Rick Warren, who has close ties and heavy influence in Uganda, is passing the buck, claiming that just focuses on his relief work and doesn’t take sides in politics:
Our role, and the role of the PEACE Plan, whether in Uganda or any other country, is always pastoral and never political. We vigorously oppose anything that hinders the goals of the PEACE Plan: Promoting reconciliation, Equipping ethical leaders, Assisting the poor, Caring for the sick, and Educating the next generation.”
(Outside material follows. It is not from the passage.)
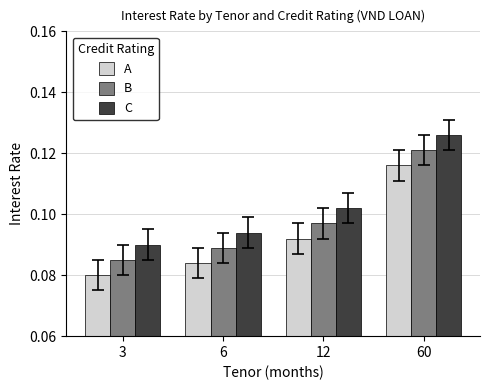

True or false: C has a value of 0.0 at 3.

False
But Warren won’t go so far as to condemn the legislation itself. A request for a broader reaction to the proposed Ugandan antihomosexual laws generated this response: “The fundamental dignity of every person, our right to be free, and the freedom to make moral choices are gifts endowed by God, our creator. However, it is not my personal calling as a pastor in America to comment or interfere in the political process of other nations.” On Meet the Press this morning, he reiterated this neutral stance in a different context: “As a pastor, my job is to encourage, to support. I never take sides.”
So he vigorously opposes anything that hinders his PEACE plan… but executing gay people doesn’t qualify? And “I never take sides” my ass. Warren takes sides all the time. He runs around calling abortion a “genocide,” but he can’t bring himself to even condemn a law that forces people to rat out their gay neighbors and mandates the execution of gay people. He should at least be honest: This law is the logical outcome of the hate-filled rhetoric that he and his compatriots have spewed in Africa, so he is simply indifferent.
It’s shameful. And yes, it enables murder and genocide.